In another example, the spread in rates between China and southeast Asia trades into US West Coast has widened from $7/FEU (40-foot equivalent unit) on 31 March to $181/FEU on 25 April (with southeast Asia the more expensive).
“As shippers stopped or slowed exports from China due to the tariffs, they have accelerated exports from southeast Asia countries, which has caused the spread in freight rates on these trades to widen,” Sand said.
AVERAGE GLOBAL RATES TICK
LOWER
Average global container rates edged lower by
2% week on week, accord to supply chain
advisors Drewry and as shown in the following
chart.
Drewry expects rates to continue to decline in the coming week due to uncertainty stemming from reciprocal tariffs.
Blank sailings have surged again this week as carriers strive to maintain rates or at least stop the slide.
Alan Murphy, CEO of Sea-Intelligence, said the impact of the trade war has led shippers to pause, or outright cancel, shipments.
“This in turn reduces demand for capacity on container vessels, to which carriers respond by cancelling sailings,” Murphy said.
Murphy said this level of escalation in blanked capacity illustrates a dramatic change in the market.
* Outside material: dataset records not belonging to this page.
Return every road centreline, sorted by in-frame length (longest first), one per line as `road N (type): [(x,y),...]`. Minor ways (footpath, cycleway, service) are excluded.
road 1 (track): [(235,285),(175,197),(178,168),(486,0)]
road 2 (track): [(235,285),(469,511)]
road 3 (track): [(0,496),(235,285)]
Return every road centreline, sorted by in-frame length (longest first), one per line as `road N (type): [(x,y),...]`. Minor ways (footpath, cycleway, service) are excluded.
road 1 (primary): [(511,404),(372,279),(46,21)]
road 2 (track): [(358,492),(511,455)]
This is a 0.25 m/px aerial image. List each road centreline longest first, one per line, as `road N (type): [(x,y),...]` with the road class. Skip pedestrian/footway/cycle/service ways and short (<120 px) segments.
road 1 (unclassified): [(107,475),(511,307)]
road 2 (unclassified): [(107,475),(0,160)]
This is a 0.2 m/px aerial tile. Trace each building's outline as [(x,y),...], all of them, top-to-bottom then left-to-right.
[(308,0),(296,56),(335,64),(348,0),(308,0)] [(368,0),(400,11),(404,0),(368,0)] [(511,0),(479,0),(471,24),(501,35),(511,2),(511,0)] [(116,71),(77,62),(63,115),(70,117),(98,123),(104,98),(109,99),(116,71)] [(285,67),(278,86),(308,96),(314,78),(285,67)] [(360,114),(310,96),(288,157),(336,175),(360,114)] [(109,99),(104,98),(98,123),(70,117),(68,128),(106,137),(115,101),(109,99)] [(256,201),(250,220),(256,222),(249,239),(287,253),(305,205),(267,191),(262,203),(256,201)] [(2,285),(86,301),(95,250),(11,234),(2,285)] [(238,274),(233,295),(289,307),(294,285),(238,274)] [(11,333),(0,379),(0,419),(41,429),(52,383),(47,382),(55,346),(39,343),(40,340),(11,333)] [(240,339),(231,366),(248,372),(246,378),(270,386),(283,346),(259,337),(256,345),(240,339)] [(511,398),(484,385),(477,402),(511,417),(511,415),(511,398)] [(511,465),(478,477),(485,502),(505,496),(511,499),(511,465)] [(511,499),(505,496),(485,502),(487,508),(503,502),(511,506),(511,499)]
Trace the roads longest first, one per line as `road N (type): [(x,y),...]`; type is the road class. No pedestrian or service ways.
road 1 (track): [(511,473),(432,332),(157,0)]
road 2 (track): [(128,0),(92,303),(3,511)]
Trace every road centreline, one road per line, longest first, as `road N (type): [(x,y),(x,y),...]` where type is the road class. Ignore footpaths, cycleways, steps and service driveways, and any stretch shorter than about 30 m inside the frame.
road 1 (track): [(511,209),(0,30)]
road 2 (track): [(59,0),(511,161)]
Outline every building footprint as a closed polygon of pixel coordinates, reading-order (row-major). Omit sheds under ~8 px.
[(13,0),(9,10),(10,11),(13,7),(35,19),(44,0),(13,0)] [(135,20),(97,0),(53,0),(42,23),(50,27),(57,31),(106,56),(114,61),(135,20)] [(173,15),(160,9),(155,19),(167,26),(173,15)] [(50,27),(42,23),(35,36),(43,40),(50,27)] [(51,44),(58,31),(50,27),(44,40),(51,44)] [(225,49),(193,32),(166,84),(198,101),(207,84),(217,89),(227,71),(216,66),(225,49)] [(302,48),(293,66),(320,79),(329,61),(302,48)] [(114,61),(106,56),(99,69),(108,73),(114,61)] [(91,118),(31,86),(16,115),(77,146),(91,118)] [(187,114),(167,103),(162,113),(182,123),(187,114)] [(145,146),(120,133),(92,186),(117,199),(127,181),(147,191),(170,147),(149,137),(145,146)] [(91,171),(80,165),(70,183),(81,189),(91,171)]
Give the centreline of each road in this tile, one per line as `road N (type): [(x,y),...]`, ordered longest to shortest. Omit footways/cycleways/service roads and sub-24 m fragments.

“Partly from the perspective of the magnitude of the blank sailings, which are more akin to what we tend to see seasonally following Chinese New Year in January/February and Chinese Golden Week in October,” Murphy said.
Rates from online freight shipping marketplace and platform provider Freightos also fell over the week, with rates to both US coasts down by 5%.
Judah Levine, head of research at Freightos, said some vessels are leaving China only half full because of canceled orders.
Levine said some retailers have inventory from front-loading deliveries over the past few months and are taking a wait-and-see approach.
PORT CHARGES TARGETING CHINA-LINKED
SHIPS
Levine said revised guidelines from the
US Trade Representative (USTR) targeting
China’s dominance in the maritime industry
should not lead to the significant port call
omissions and congestion that many feared would
result from the original per port call
proposal.
Market intelligence group Linerlytica said that although port fees on Chinese operated and Chinese-built ships are retained, carriers will be able to circumvent the fees by swapping out all of the affected ships in the next 180 days as the fee will no longer apply on the operators’ fleet composition or prospective orders but only on ships calling at US ports on a per voyage basis.
Container ships and costs for shipping containers are relevant to the chemical industry because while most chemicals are liquids and are shipped in tankers, container ships transport polymers, such as polyethylene (PE) and polypropylene (PP), are shipped in pellets. Titanium dioxide (TiO2) is also shipped in containers.
They also transport liquid chemicals in isotanks.
LIQUID TANKER RATES HOLD
STEADY
US chemical tanker freight rates assessed by
ICIS were steady this week with rates
remaining unchanged from last week despite
rates continuing to be pressured downward for
several trade lanes.
There is downward pressure on rates along the USG-Asia trade lane as charterers are still in wait-and-see mode, and besides contract of affreightment (COA) cargoes there is very little seen in the market.
The tariffs and uncertainty continue to dampen the spot market, weighing on rates. The usual spot cargoes of methanol from Jose to China are the only ones reported, leaving methanol requirements from the region active to Asia.
Similarly, rates from the USG to ARA and all other trade lanes also held steady. The spot market to Europe gained momentum with a relatively good number of inquiries following the Easter holidays. Despite the increased interest rates remain unchanged as the clean petroleum products (CPP) market continues to remain soft, leaving those vessels to participate in the chemical sector.
From the USG to Brazil, this trade lane had seen more inquiries, but there is plenty of available space for May lending downward pressure to spot rates and leaving most owners still trying to fill up prompt part space to both South American coasts for 1H May. Rates are soft and have lost some ground.
The USG to India route has seen an uptick in inquiries over the last week with no confirmed fixtures. Market talk of a trade deal between the US and India have sparked some interest leaving the rates flat for the time being and expected to remain unchanged in the near term.